Why is there so little support for Anwar and Mahathir?


Sebastian Loh, Malaysia Impact

If you live in the heart of urban Malaysia, you may get the perception that Najib Razak is less popular than getting a colonoscopy. Relentlessly egged on by the opposition media, many city dwellers aren’t shy about their disdain for our 6th prime minister. But consider that they may be living in a bubble – an alternate universe of their own making.

Najib is still – by far – the voting public’s top choice for prime minister. This was the inconvenient truth unearthed through a survey done by PKR-linked outfit Invoke. Rafizi Ramli, who heads the organisation, announced the survey results himself. So, Pakatan zealots shouldn’t bother with their usual accusations of pro-Najib bias.

31 percent of survey respondents picked Najib for PM. Anwar Ibrahim, Pakatan’s great ‘uniter’ and its presumptive PM candidate for nearly a decade, only managed a pathetic 8 percent. Have all of Anwar’s rousing ceramahs and ubiquitous posters been for naught?

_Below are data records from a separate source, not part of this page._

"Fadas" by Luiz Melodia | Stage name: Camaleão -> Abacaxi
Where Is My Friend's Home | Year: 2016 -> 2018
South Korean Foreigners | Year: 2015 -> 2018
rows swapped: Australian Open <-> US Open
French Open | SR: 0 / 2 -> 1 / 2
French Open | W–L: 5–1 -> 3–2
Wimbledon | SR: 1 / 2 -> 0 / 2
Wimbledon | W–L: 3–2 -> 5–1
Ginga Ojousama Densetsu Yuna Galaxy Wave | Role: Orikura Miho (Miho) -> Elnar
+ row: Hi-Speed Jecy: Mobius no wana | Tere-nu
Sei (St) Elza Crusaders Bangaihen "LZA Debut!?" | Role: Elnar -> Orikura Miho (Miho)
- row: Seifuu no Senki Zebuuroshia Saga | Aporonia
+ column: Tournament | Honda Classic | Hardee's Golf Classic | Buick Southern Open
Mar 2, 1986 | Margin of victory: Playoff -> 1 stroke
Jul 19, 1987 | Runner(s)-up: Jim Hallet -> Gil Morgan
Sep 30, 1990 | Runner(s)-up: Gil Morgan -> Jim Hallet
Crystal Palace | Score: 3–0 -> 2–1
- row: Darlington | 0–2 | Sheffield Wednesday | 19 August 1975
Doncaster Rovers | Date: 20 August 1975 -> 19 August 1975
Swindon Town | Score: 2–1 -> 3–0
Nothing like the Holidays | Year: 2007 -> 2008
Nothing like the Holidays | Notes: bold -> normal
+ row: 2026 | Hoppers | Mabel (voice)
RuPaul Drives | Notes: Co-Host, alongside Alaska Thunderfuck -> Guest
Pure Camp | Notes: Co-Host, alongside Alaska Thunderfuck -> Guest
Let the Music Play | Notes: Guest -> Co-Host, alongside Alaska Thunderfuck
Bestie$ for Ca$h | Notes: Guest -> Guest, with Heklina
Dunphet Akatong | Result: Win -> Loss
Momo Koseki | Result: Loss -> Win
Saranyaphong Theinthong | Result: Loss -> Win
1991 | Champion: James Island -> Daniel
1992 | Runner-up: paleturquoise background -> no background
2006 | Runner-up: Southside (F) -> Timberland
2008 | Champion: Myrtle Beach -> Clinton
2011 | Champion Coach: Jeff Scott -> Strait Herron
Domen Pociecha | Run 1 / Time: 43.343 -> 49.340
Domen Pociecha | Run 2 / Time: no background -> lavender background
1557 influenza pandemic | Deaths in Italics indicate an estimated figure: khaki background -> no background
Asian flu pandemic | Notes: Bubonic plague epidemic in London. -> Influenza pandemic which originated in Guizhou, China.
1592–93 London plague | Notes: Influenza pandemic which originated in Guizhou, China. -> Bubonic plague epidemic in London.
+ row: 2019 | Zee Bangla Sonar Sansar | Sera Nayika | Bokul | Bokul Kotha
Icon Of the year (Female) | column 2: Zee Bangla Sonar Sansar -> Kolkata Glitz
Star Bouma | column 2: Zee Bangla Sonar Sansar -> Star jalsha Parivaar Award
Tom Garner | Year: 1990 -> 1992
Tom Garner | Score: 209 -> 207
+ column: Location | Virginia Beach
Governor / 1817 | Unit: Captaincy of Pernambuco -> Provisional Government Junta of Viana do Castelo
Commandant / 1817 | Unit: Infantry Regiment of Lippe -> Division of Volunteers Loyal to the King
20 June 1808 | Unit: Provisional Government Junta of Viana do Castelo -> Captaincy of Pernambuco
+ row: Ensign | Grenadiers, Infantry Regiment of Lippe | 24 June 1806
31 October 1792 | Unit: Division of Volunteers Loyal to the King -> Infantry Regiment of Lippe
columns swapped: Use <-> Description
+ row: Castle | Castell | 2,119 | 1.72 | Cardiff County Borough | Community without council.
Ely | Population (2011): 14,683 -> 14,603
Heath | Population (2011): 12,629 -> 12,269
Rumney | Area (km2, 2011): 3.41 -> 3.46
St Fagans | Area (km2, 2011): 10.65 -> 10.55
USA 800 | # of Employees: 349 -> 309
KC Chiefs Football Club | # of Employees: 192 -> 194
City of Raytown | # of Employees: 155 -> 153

For all the paens sung about Anwar by Pakatan leaders and the activist intelligentsia, he likely never commanded the confidence of very many Malaysians – even opposition supporters. He was always just a convenient and empty vessel for anti-government hatred. And what support he had during his glory days has now evaporated in the wake of his hemming and hawing over issues like hudud. The titular leader of the opposition perpetually refused to lead, resulting in the collapse of Pakatan Rakyat.

On the other hand, the current de facto leader of the opposition – Mahathir – fully convinced of his own genius, has tried to lead a little too much. Voters aren’t biting. Our former dictator only managed to snag the backing of 5.7 percent of survey respondents. This miserable figure is notably lower than even support for Hadi Awang (6.1 percent), the PAS president widely vilified by Pakatan supporters as a traitor to the cause.